Прелестный концерт был вчера ночью, в половине первого. Трогательно звучали гавайские гитары и старинные романсы в эфире, только недавно содрогавшемся от орудийных раскатов.
Наконец-то пришла в себя после двухнедельной болезни. У меня уже начиналось воспаление легких, но стали давать мне сульфидин. Он убил легочных диплококков, но попутно чуть не убил меня вместе с ними.
Теперь все прошло, но осталась невралгия головы. Вчера приступ длился шесть часов.
А какая чудесная весна началась за то время, пока я сражалась с диплококками! Даже лежа, я вижу в окне молоденькие листочки. Огородное неистовство охватило город. А я лежу. И главное – ничего не сделано за этот год.

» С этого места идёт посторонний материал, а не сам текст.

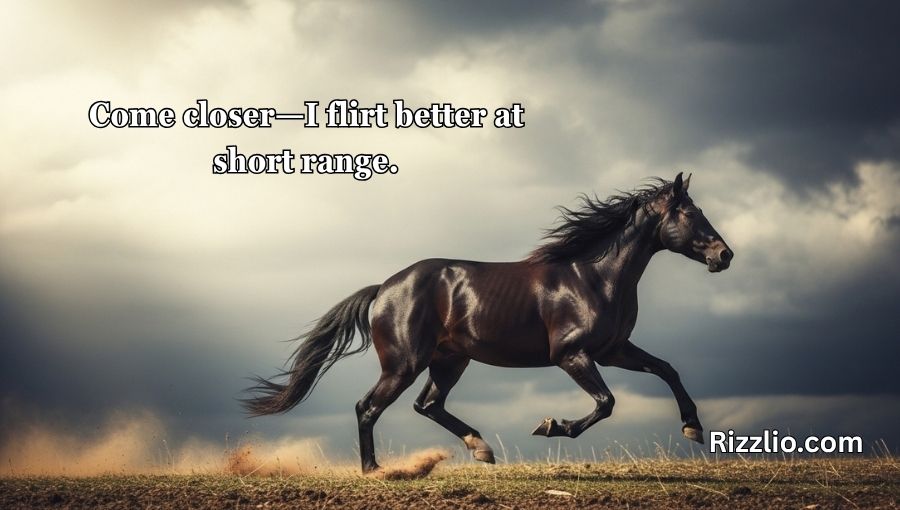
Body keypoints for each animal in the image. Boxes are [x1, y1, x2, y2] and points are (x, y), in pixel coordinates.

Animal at [243, 172, 733, 473]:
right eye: (691, 214)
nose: (724, 255)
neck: (593, 276)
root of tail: (383, 289)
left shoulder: (613, 351)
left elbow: (667, 369)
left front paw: (692, 426)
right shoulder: (572, 355)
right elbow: (607, 403)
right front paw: (551, 425)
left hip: (449, 361)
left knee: (427, 405)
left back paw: (480, 447)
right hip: (404, 364)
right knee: (369, 407)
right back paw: (375, 470)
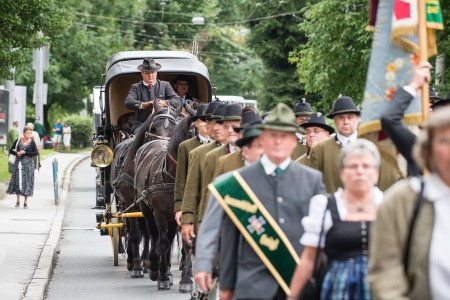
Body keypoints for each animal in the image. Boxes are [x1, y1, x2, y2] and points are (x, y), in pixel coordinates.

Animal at [110, 101, 180, 278]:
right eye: (153, 128)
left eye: (174, 129)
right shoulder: (132, 204)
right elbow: (135, 234)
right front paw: (136, 265)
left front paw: (155, 265)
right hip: (126, 203)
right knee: (134, 229)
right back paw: (134, 260)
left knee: (147, 232)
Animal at [134, 106, 196, 290]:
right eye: (195, 132)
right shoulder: (160, 213)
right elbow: (162, 243)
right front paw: (161, 277)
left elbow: (186, 243)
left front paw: (186, 280)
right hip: (146, 210)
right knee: (153, 235)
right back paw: (153, 266)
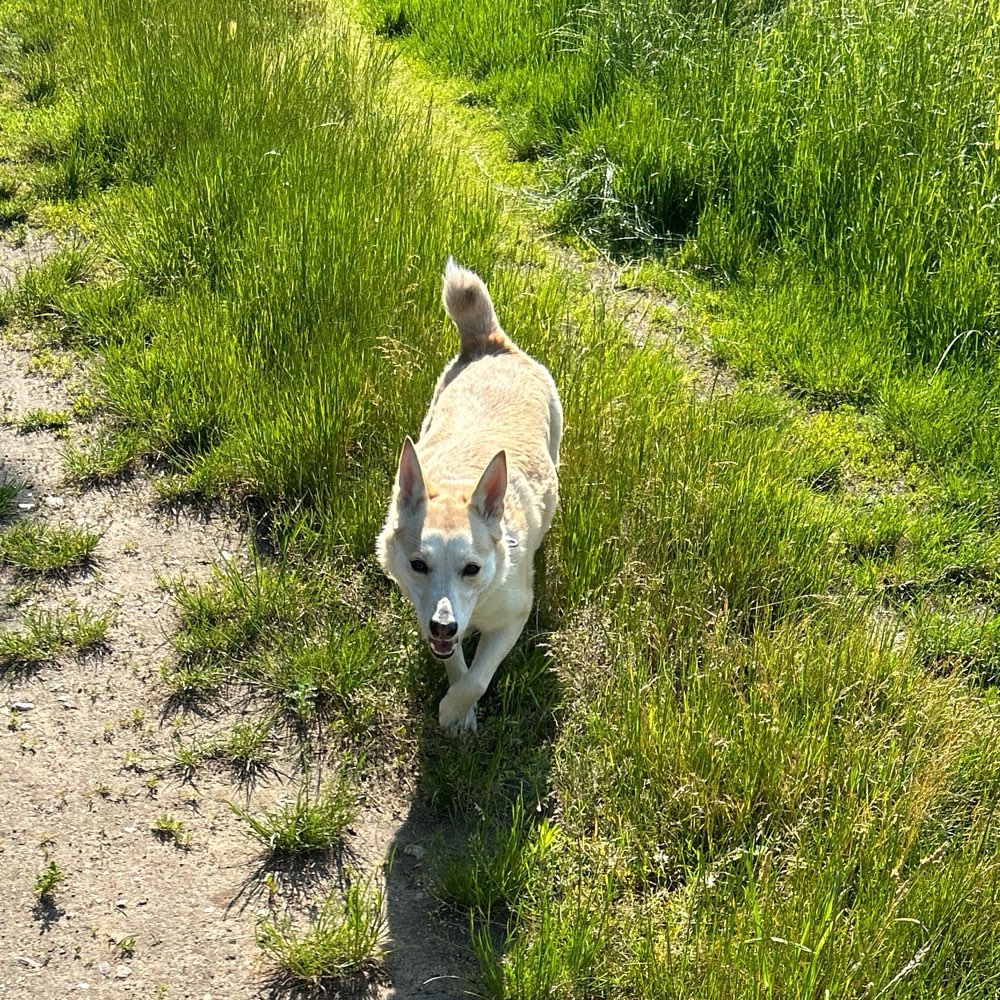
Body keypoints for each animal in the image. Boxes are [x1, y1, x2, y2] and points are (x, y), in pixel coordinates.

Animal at [376, 260, 564, 736]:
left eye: (472, 569)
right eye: (418, 565)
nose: (444, 625)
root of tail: (491, 343)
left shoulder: (513, 618)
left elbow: (479, 677)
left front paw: (452, 709)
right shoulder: (429, 616)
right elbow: (458, 666)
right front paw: (458, 712)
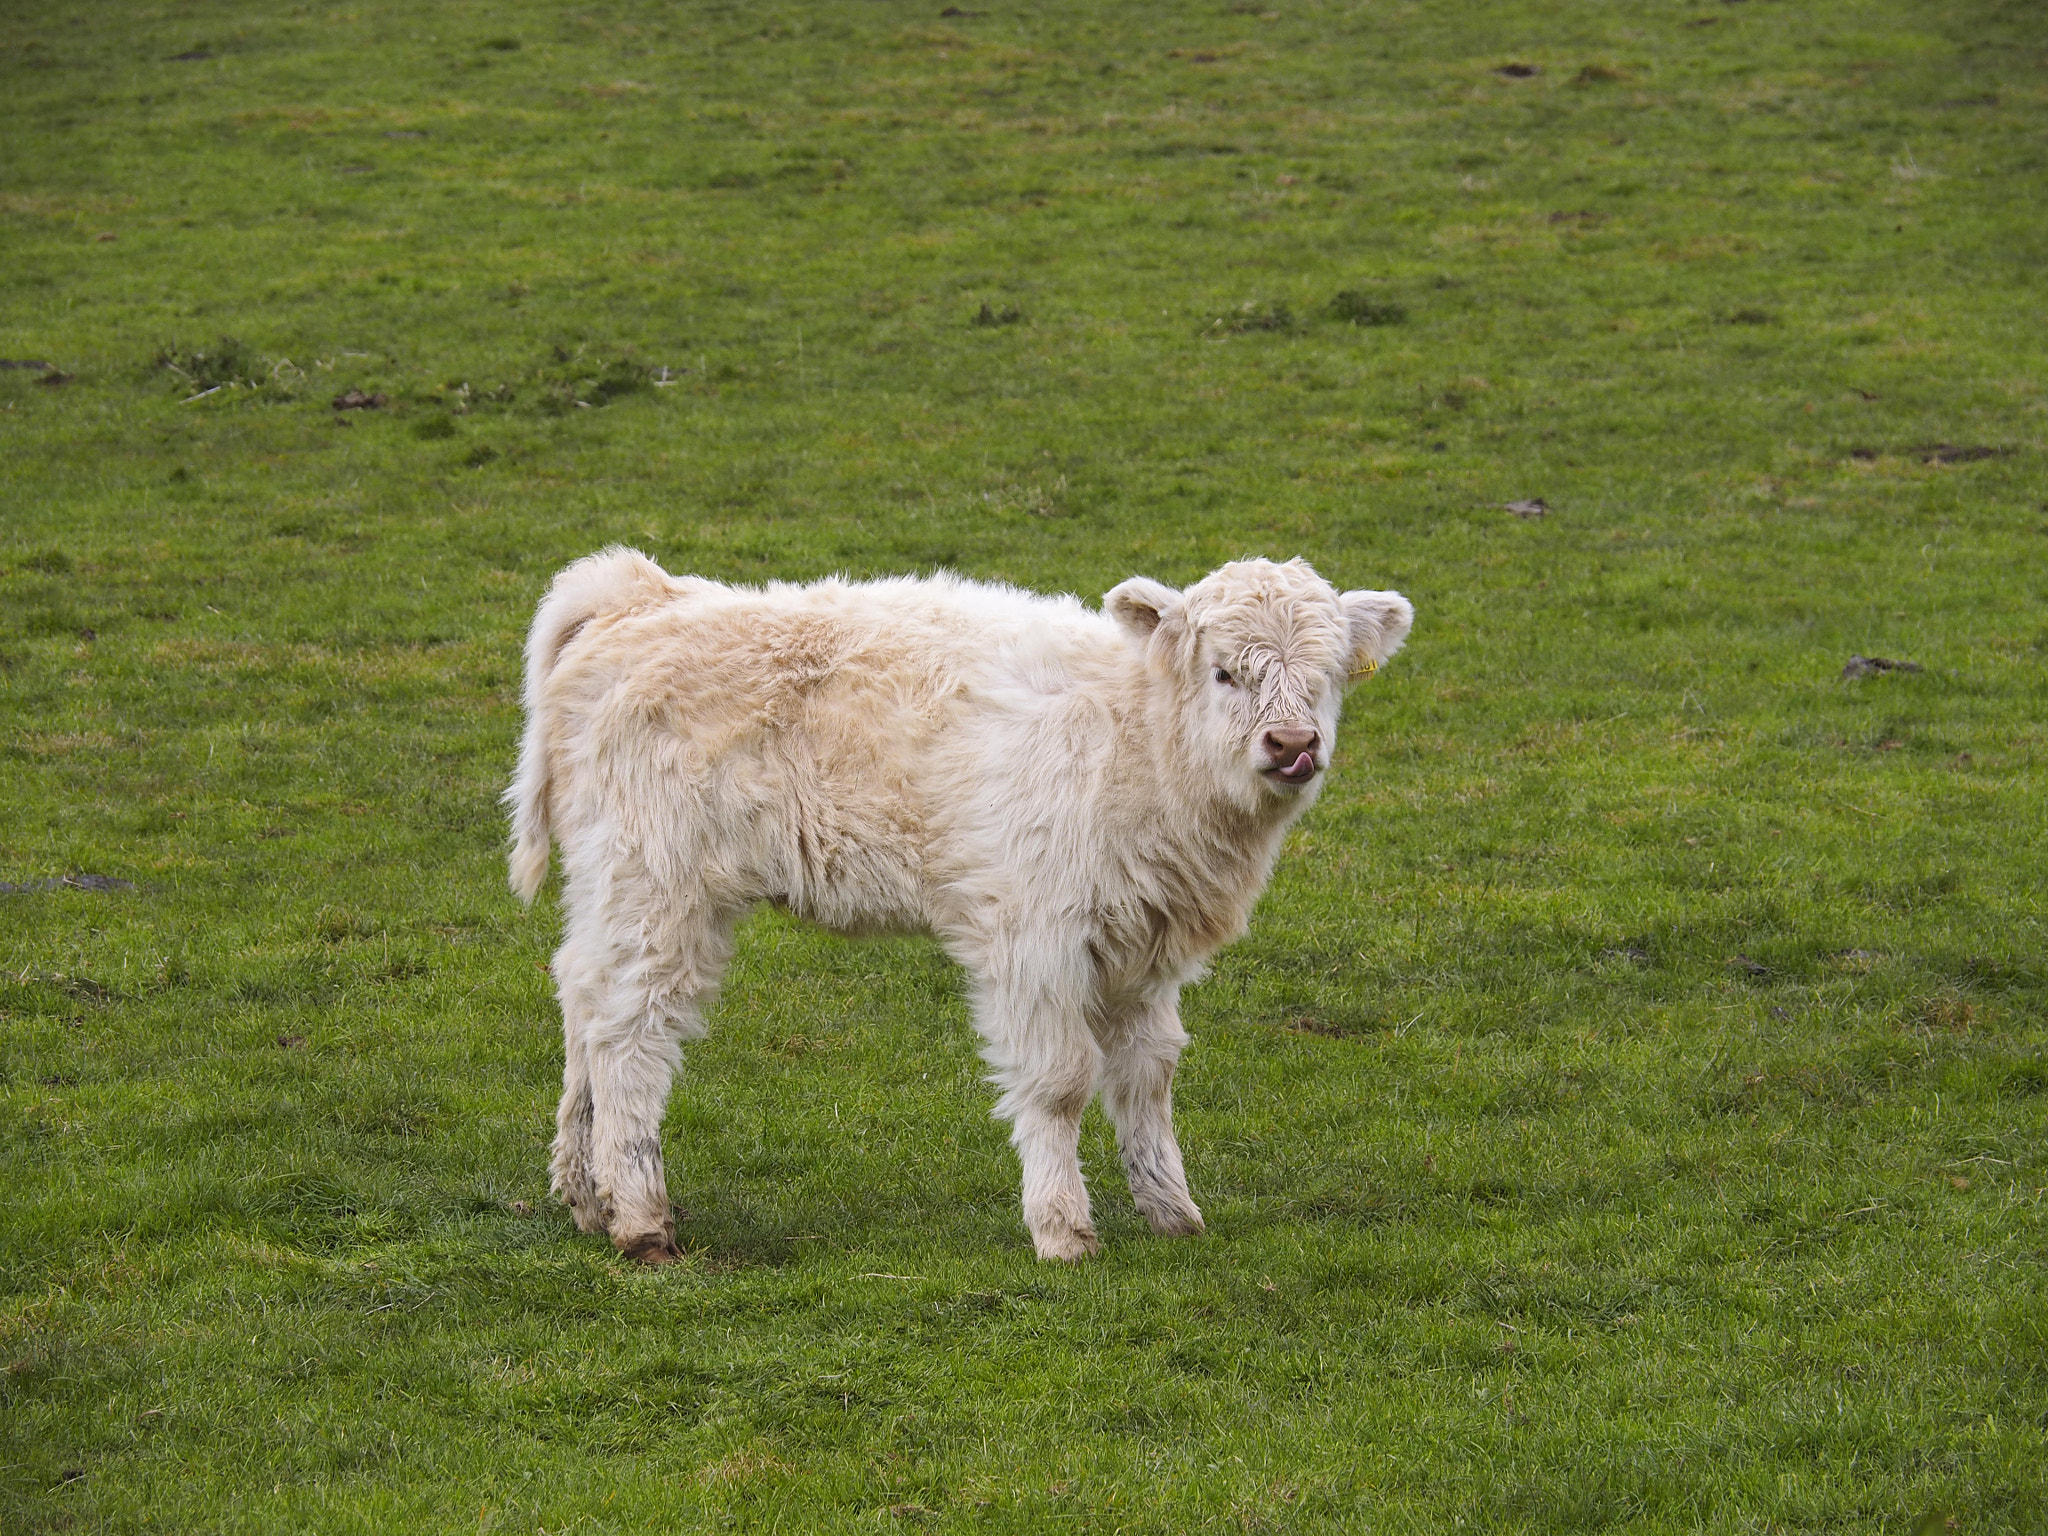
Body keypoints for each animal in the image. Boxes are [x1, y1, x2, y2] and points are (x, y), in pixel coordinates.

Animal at [506, 549, 1412, 1263]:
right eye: (1225, 671)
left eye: (1327, 678)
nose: (1293, 746)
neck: (1136, 739)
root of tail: (647, 596)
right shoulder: (1033, 936)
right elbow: (1061, 1080)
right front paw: (1063, 1228)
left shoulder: (1143, 950)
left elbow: (1149, 1075)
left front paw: (1171, 1210)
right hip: (661, 884)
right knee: (631, 1029)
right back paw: (640, 1218)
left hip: (612, 885)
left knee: (582, 995)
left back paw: (584, 1194)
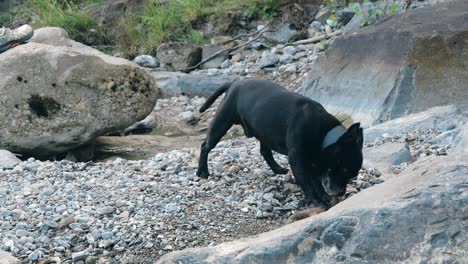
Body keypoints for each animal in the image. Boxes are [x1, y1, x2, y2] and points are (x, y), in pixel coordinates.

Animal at [196, 78, 364, 208]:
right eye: (344, 170)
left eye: (353, 175)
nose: (342, 192)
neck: (324, 134)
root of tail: (235, 82)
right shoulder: (298, 161)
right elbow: (307, 182)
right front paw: (314, 199)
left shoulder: (314, 164)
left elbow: (316, 181)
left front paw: (322, 197)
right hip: (221, 123)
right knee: (205, 146)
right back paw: (202, 171)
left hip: (263, 132)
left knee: (265, 151)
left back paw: (277, 169)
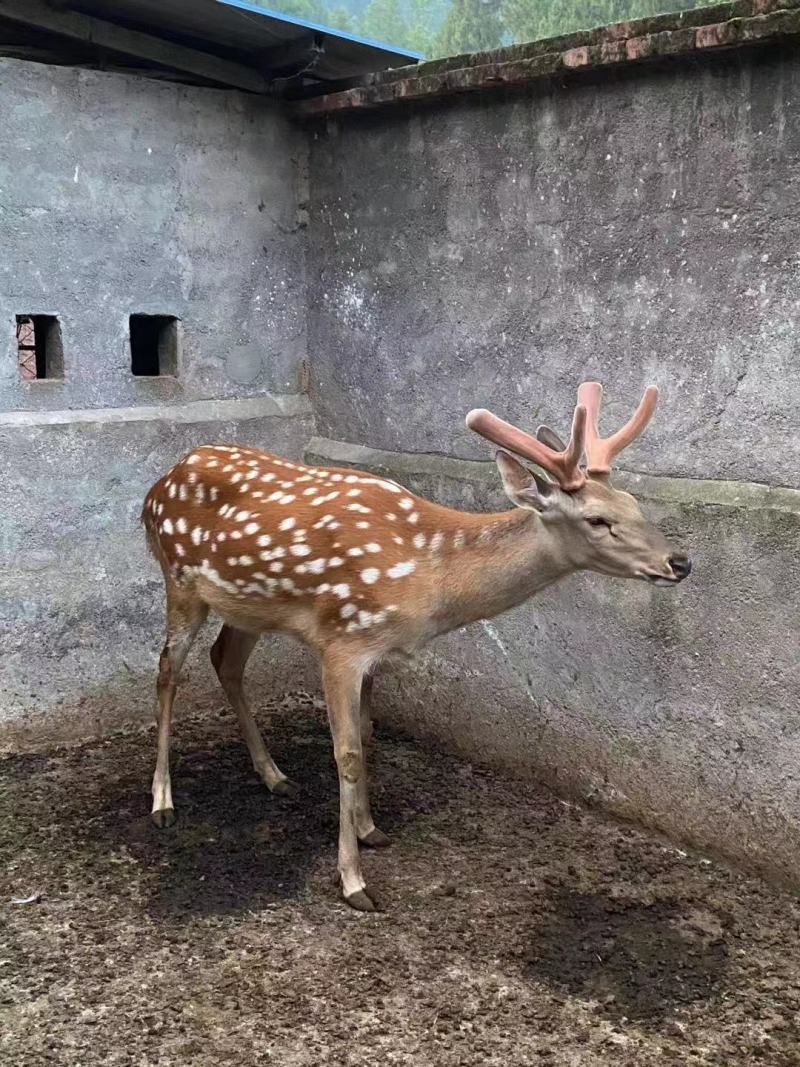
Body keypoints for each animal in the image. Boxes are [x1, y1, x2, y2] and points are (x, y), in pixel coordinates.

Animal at [141, 381, 691, 912]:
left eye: (635, 505)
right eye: (597, 520)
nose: (680, 562)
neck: (427, 581)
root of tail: (157, 486)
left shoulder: (376, 651)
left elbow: (367, 733)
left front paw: (370, 829)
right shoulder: (340, 640)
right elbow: (347, 753)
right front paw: (354, 881)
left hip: (248, 605)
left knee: (225, 662)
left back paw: (275, 776)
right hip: (179, 579)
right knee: (168, 669)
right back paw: (163, 801)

Сегодня опять хуже с головой. И вся я – слабая, бледная, отравленная лекарствами, с грелкой, в шерсти. Ужасно!
В первой комнате наконец открыли окно. И такая райская весна вливается в него!.. Кое-как удалось восстановить порядок в комнате, на письменном столе и в мыслях.
Когда-нибудь у меня настанет миг непоправимого выпадения из ритма, невосстановимой его утраты. И это и будет моя смерть.
Всю эту ночь не могла уснуть от нестерпимой душевной тревоги. Все мои невыполненные планы, несвершенные замыслы, ненаписанные письма, неотправленные телеграммы, недодуманные строфы – все это вихрем неслось вокруг меня каким-то ужасающим колесом, центром которого, несчастной осью была я сама. Я зажгла свет и поработала немного. Какие-то строфы будущей главы. Потом мне стало легче, и я уснула.
Теперь, мне кажется, намечается что-то вроде плана главы. (О, как я осторожна!..) Но как будто действительно стало прорезываться настоящее.
Но как я страшна. Как ужасно выгляжу.
Неужели и тут будет тот знаменитый «скачок» в развитии, о котором, так хорошо рассказывал И. Д. Признаки старости будут сказываться постепенно. И потом в одно утро я проснусь старухой. И хотя я действительно не боюсь старости и когда-нибудь обязательно напишу книгу о «золотом закате», я не хочу больной, уродливой, желтой старости, пропахшей камфорным маслом. А, судя по моему виду, именно это мне и угрожает. Но я хочу верить, что это еще не такая Старость, а просто – болезнь. Чувствую я себя еще совсем хворой.
День сегодня уже гораздо менее очаровательный, то есть попросту – скверный. Идет беспросветный дождь. И хотя в такие дни гораздо легче восстанавливается душевный порядок, но невралгия милее от этого не станет. Противное чувство хрупкости во всем теле просто угнетает…
Сегодня бурное пробуждение в 6.30 утра: сильнейший, артобстрел и довольно близко.
Тревога кончилась в 2.30 часа дня. Это была одна из самых продолжительных наших тревог.
Мы с Мариэттой были во дворе как раз в ту минуту, когда «мессершмитты» пролетели над нами. Наши зенитки гремели. Все небо было в темных клубах разрывов. Как сказал один приехавший с фронта летчик: «Фрицы пытаются сделать массированный налет». Потом он прибавил, что «вообще они подтянули сюда свежие силы», но что Ленинграду «уже недолго терпеть».
Погода снова испортилась, но вечера бывают необычайные: золотисто-смугло-голубые, с маленьким, но страшно ярким месяцем и громадными, как в планетарии, звездами.
Вчера полдня упивалась словарем Даля. Читала букву «Ш». Это мне нужно для шума деревьев. Но я убеждаюсь, что Даля надо читать ежедневно и что наш поэтический словарь, за исключением одного, быть может, Пастернака, очень убог.